> **GIVEN DATA**
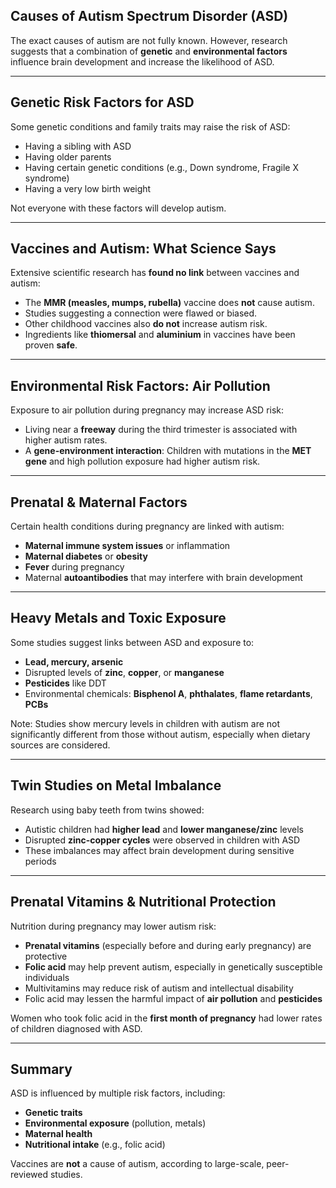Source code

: ## Causes of Autism Spectrum Disorder (ASD)

The exact causes of autism are not fully known. However, research suggests that a combination of **genetic** and **environmental factors** influence brain development and increase the likelihood of ASD.

---

## Genetic Risk Factors for ASD

Some genetic conditions and family traits may raise the risk of ASD:

- Having a sibling with ASD  
- Having older parents  
- Having certain genetic conditions (e.g., Down syndrome, Fragile X syndrome)  
- Having a very low birth weight

Not everyone with these factors will develop autism.

---

## Vaccines and Autism: What Science Says

Extensive scientific research has **found no link** between vaccines and autism:

- The **MMR (measles, mumps, rubella)** vaccine does **not** cause autism.  
- Studies suggesting a connection were flawed or biased.  
- Other childhood vaccines also **do not** increase autism risk.  
- Ingredients like **thiomersal** and **aluminium** in vaccines have been proven **safe**.

---

## Environmental Risk Factors: Air Pollution

Exposure to air pollution during pregnancy may increase ASD risk:

- Living near a **freeway** during the third trimester is associated with higher autism rates.  
- A **gene-environment interaction**: Children with mutations in the **MET gene** and high pollution exposure had higher autism risk.

---

## Prenatal & Maternal Factors

Certain health conditions during pregnancy are linked with autism:

- **Maternal immune system issues** or inflammation  
- **Maternal diabetes** or **obesity**  
- **Fever** during pregnancy  
- Maternal **autoantibodies** that may interfere with brain development

---

## Heavy Metals and Toxic Exposure

Some studies suggest links between ASD and exposure to:

- **Lead, mercury, arsenic**  
- Disrupted levels of **zinc**, **copper**, or **manganese**  
- **Pesticides** like DDT  
- Environmental chemicals: **Bisphenol A**, **phthalates**, **flame retardants**, **PCBs**

Note: Studies show mercury levels in children with autism are not significantly different from those without autism, especially when dietary sources are considered.

---

## Twin Studies on Metal Imbalance

Research using baby teeth from twins showed:

- Autistic children had **higher lead** and **lower manganese/zinc** levels  
- Disrupted **zinc-copper cycles** were observed in children with ASD  
- These imbalances may affect brain development during sensitive periods

---

## Prenatal Vitamins & Nutritional Protection

Nutrition during pregnancy may lower autism risk:

- **Prenatal vitamins** (especially before and during early pregnancy) are protective  
- **Folic acid** may help prevent autism, especially in genetically susceptible individuals  
- Multivitamins may reduce risk of autism and intellectual disability  
- Folic acid may lessen the harmful impact of **air pollution** and **pesticides**

Women who took folic acid in the **first month of pregnancy** had lower rates of children diagnosed with ASD.

---

## Summary

ASD is influenced by multiple risk factors, including:

- **Genetic traits**  
- **Environmental exposure** (pollution, metals)  
- **Maternal health**  
- **Nutritional intake** (e.g., folic acid)

Vaccines are **not** a cause of autism, according to large-scale, peer-reviewed studies.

> **DIRECTIONS FOR THIS TASK**
Retype, in the same exact form, the lines of the material above from the line holding "## Heavy Metals and Toxic Exposure" through the line holding "- Environmental chemicals: **Bisphenol".

> **SOLUTION TO THIS EXERCISE**
## Heavy Metals and Toxic Exposure

Some studies suggest links between ASD and exposure to:

- **Lead, mercury, arsenic**  
- Disrupted levels of **zinc**, **copper**, or **manganese**  
- **Pesticides** like DDT  
- Environmental chemicals: **Bisphenol A**, **phthalates**, **flame retardants**, **PCBs**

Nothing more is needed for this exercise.